§ Tasks to perform
**a)** Translate this sentence from the Fumarole passage into Spanish: "It remembers exactly the moment of disconnect, and once reconnected, you start precisely from where you left off, eliminating the need for complex backfilling and redundancy logic."
**b)** Write out the Fumarole passage word for word, beginning with the words "We built Fumarole" and stopping after "just as important.".

§ Extract to read
╭──
Use case: When you need whole blocks or confirmed commitment levels for indexers, analytics, lending protocols, and compliance systems that demand 100% data completeness.

We built Fumarole to end the struggle with streaming reliability and eliminate the need for complex backfilling and redundancy logic. Data gaps happen for two reasons:

  • Node restarts: validators patch and reboot
  • Client disconnects: your server goes down, or the network blips

At Triton, we eliminate p.1 via health checks, redundancy, and immediate auto-failover. However, p.2 is just as important.

To eliminate the issue, we created a service that doesn't try for the "perfect scenario" but works well because disconnects happen. It remembers exactly the moment of disconnect, and once reconnected, you start precisely from where you left off, eliminating the need for complex backfilling and redundancy logic.

[DM node A] [DM node B] [DM node C]  
  └─────── gRPC events ───────┘  
                  │
                  │
                  ▼  
              [Fumarole]  
         merge + dedupe + log  
                  │ 
                  │  gRPC (cursor)  
                  ▼  
    [indexers / DeFi / analytics]  

4. Old Faithful historical streams

What it is: Historical data streaming via gRPC.
╰──
§ Data shown
╭──
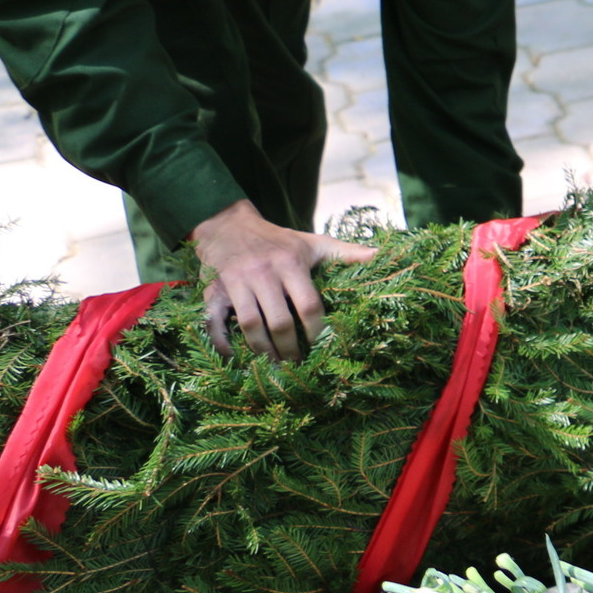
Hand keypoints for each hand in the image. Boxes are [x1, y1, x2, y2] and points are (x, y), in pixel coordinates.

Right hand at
╰──
§ Solutions in order
**a)** Recuerda exactamente el momento de la desconexión y, una vez que te reconectas, comienzas justo desde donde lo dejaste, lo que elimina la necesidad de una lógica compleja de recuperación retroactiva de datos y de redundancia.

**b)**
We built Fumarole to end the struggle with streaming reliability and eliminate the need for complex backfilling and redundancy logic. Data gaps happen for two reasons:

  • Node restarts: validators patch and reboot
  • Client disconnects: your server goes down, or the network blips

At Triton, we eliminate p.1 via health checks, redundancy, and immediate auto-failover. However, p.2 is just as important.